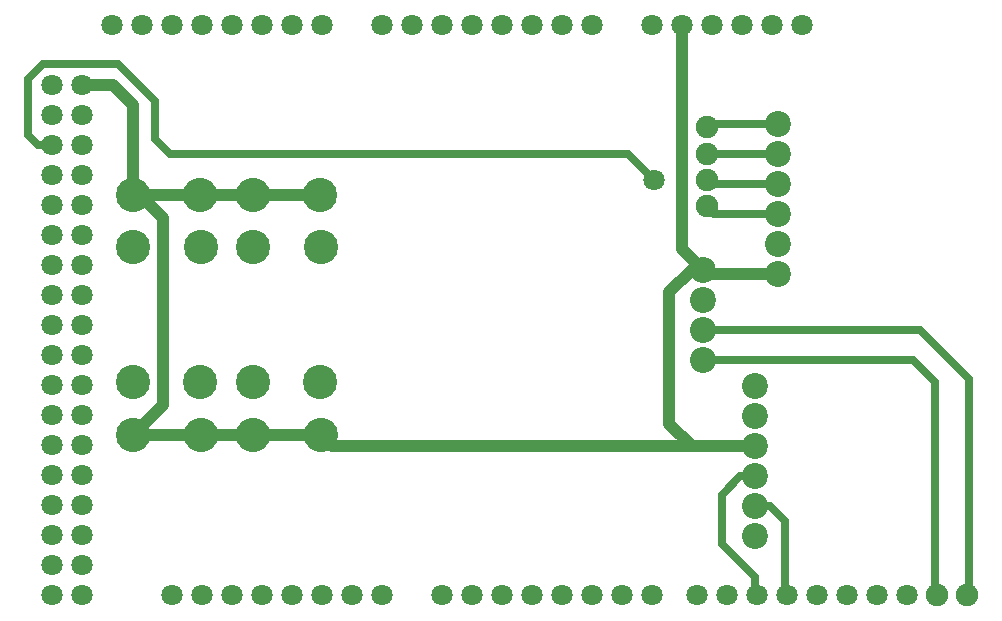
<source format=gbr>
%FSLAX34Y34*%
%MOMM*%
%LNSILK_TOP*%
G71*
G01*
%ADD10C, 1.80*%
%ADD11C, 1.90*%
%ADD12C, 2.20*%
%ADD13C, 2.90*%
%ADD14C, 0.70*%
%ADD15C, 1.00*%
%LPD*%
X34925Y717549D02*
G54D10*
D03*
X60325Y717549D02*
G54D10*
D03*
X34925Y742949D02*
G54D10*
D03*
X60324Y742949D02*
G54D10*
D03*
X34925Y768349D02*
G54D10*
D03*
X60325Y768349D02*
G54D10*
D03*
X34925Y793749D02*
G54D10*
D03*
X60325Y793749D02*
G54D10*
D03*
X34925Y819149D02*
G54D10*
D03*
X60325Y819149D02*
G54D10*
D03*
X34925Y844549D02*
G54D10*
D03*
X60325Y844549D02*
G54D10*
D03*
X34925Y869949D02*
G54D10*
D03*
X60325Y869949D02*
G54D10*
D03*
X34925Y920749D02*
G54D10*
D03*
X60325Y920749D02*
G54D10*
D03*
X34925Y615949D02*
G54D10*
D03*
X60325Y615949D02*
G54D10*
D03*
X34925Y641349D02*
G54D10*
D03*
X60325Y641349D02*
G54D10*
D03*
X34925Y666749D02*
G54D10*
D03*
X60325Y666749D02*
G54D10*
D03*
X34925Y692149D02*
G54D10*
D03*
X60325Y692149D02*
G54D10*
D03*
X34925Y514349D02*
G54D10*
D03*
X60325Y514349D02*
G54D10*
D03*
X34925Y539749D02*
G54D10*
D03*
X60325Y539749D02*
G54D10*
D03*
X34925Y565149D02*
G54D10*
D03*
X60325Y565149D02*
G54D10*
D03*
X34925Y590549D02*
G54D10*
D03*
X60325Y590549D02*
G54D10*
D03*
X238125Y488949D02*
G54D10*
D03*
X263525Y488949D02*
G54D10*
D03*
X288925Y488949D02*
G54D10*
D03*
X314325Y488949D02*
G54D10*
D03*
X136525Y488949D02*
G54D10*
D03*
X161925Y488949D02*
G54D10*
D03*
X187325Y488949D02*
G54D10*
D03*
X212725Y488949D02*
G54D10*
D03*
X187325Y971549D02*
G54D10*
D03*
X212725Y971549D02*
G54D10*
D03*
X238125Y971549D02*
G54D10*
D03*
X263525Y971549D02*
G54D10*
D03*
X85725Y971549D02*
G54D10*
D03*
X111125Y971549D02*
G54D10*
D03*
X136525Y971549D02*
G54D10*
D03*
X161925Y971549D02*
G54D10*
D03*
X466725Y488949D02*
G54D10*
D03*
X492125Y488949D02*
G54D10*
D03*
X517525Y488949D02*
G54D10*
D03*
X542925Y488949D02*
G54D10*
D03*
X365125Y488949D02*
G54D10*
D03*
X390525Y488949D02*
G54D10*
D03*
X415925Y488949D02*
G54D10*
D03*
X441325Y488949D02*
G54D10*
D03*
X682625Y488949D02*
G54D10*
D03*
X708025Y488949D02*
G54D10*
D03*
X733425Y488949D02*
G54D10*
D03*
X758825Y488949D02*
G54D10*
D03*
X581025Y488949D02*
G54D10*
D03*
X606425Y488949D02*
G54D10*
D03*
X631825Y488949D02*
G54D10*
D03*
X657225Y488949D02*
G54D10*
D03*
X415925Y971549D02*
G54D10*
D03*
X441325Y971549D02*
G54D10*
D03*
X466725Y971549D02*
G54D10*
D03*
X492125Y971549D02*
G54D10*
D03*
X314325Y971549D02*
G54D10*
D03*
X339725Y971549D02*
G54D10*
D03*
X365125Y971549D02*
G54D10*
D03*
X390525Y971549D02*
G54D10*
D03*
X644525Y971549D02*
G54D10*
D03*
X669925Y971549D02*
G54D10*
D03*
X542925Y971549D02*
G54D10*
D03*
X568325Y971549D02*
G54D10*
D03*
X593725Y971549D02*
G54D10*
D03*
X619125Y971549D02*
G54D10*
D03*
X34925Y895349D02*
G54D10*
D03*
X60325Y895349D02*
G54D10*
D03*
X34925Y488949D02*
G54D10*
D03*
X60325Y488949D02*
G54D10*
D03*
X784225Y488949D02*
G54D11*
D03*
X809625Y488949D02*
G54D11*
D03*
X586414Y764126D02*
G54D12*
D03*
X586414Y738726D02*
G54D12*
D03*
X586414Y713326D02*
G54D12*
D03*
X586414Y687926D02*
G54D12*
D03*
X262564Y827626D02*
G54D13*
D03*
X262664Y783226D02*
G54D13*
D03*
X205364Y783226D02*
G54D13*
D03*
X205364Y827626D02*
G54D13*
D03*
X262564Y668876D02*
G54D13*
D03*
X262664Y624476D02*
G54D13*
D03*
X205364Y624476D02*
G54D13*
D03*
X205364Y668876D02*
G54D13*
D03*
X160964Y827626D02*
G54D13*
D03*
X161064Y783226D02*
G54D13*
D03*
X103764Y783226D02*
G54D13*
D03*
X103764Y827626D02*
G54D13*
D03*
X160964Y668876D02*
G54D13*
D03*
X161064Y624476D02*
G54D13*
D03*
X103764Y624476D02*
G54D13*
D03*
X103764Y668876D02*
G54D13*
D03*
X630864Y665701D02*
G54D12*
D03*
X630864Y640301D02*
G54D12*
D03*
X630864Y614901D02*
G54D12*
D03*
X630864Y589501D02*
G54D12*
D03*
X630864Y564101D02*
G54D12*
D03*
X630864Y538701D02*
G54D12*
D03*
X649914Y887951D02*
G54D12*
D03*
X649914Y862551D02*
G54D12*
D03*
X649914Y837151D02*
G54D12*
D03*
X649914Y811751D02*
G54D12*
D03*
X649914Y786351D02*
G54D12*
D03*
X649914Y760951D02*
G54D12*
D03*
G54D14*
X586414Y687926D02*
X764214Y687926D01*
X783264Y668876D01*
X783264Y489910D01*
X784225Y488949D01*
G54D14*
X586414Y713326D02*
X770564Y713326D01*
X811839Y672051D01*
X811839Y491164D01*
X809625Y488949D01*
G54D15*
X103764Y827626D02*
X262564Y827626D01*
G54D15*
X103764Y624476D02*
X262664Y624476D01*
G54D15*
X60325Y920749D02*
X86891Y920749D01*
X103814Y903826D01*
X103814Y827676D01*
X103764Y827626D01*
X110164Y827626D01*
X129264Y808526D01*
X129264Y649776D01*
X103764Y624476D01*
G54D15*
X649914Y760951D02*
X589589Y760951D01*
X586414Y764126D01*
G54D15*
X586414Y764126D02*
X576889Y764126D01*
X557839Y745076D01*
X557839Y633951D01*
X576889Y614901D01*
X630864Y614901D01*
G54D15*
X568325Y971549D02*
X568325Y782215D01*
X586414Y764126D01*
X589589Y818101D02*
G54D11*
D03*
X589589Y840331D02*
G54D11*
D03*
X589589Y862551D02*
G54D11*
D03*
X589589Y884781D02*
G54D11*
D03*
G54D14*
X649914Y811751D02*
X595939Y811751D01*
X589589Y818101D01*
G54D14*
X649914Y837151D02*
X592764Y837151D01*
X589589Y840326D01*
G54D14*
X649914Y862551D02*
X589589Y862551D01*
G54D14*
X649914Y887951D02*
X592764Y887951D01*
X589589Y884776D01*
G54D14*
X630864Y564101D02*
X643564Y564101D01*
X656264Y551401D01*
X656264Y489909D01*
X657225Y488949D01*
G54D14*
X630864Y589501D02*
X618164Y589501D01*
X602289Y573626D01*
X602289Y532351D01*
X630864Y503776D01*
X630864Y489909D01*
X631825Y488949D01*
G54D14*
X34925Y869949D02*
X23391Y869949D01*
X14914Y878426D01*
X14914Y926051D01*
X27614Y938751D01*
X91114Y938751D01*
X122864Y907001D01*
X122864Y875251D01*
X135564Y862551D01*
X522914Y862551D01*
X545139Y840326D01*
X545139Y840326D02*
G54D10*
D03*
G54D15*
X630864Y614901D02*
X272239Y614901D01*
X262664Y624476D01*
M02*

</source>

- [What is required]: Only the lines from the one containing "X656264Y551401D01*" to the end of the listing belong in the output, each reproduced exactly.

- [Response to this task]:
X656264Y551401D01*
X656264Y489909D01*
X657225Y488949D01*
G54D14*
X630864Y589501D02*
X618164Y589501D01*
X602289Y573626D01*
X602289Y532351D01*
X630864Y503776D01*
X630864Y489909D01*
X631825Y488949D01*
G54D14*
X34925Y869949D02*
X23391Y869949D01*
X14914Y878426D01*
X14914Y926051D01*
X27614Y938751D01*
X91114Y938751D01*
X122864Y907001D01*
X122864Y875251D01*
X135564Y862551D01*
X522914Y862551D01*
X545139Y840326D01*
X545139Y840326D02*
G54D10*
D03*
G54D15*
X630864Y614901D02*
X272239Y614901D01*
X262664Y624476D01*
M02*

</source>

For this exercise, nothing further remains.